Wieviel Erde braucht der Mensch?

Predigt zum Siebener-Tag in Gerolzhofen

Einleitung

Ich habe nicht nur wie Sie bäuerliches Blut in den Adern.
Mir geht es auch in meinem Beruf ähnlich wie den Bauern. Die „Betriebsgrößen“ der Pfarreiengemeinschaften wachsen ebenso rasant wie die Betriebsgrößen der Haupterwerbsbetriebe in der Landwirtschaft. Die zu bewältigenden Katholikenzahlen wachsen ebenso wie die Stückzahlen der Milchvieh-, Bullen-, Schweinemast- und Ferkelerzeugerbetriebe. Diesen wachsenden Zahlen stehen aber immer weniger Pfarrer und Landwirte gegenüber. Die Interessenten in den Priesterseminaren und Landwirtschaftsschulen nehmen schwer ab. So manche Landwirtschaftsschule muss wie so manches Priesterseminar geschlossen werden. Und beide Branchen beschäftigt die Frage nach der Zukunftsfähigkeit. Und die Bürokratie frisst beim Landwirt wie beim Pfarrer immer mehr Zeit auf.

Ich denke, ein Siebener-Tag ist nicht der Folklore wegen dar. Er ist dazu da, um nachzudenken, uns auch Zeit für Fragen an uns zu nehmen. Und dazu wollen wir uns zu Beginn dieses Tages unter das Wort Gottes stellen.

Predigt

Der russische Schriftsteller Leo Tolstoj schrieb im Jahre 1886 die Erzählung „Wieviel Erde braucht der Mensch?“ Sie erzählt von einem habsüchtigen Bauern.
„Wir haben zu wenig Land“, dieser Gedanke ging dem Bauer Pachom in letzter Zeit öfter durch den Kopf. Wir haben zu wenig Land. Wenn ich mehr Land hätte, dann fürchtete ich nichts und niemand mehr.“
Da verkaufte die Gutsherrin in der Nachbarschaft ihr Land an die Bauern. Pachom sah voller Neid, dass sein Nachbar 20 Hektar Land gekauft hatte. „Alle Nachbarn kaufen Land“, sagte er zu seiner Frau. „Auch wir müssen Land kaufen, sonst langt es nicht mehr für uns.“ Sie borgten sich Geld, der Sohn musste als Knecht zu einem anderen Bauer gehen. So konnte Pachom ein zehn Hektar großes Stück kaufen. Er war voll Freude. Er hatte Glück mit der Ernte und machte einen schönen Gewinn. Pachom konnte seine Schulden zurückzahlen und war glücklich.

### Vorliegendes Material:
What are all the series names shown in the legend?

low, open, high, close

### Ziel der Übung:
Stimmen die folgenden Aussagen mit der Predigt überein? Antworten Sie jeweils mit Ja oder Nein und zitieren Sie die entscheidenden Worte der Predigt wörtlich.
1. Tolstoj schrieb die Erzählung im Jahr 1886.
2. Pachoms Nachbar kaufte zehn Hektar Land.
3. Die Zahl der Interessenten an den Landwirtschaftsschulen steigt.

### Ergebnis der Aufgabe:
1. Ja: „Leo Tolstoj schrieb im Jahre 1886 die Erzählung“
2. Nein: „dass sein Nachbar 20 Hektar Land gekauft hatte“
3. Nein: „Die Interessenten in den Priesterseminaren und Landwirtschaftsschulen nehmen schwer ab.“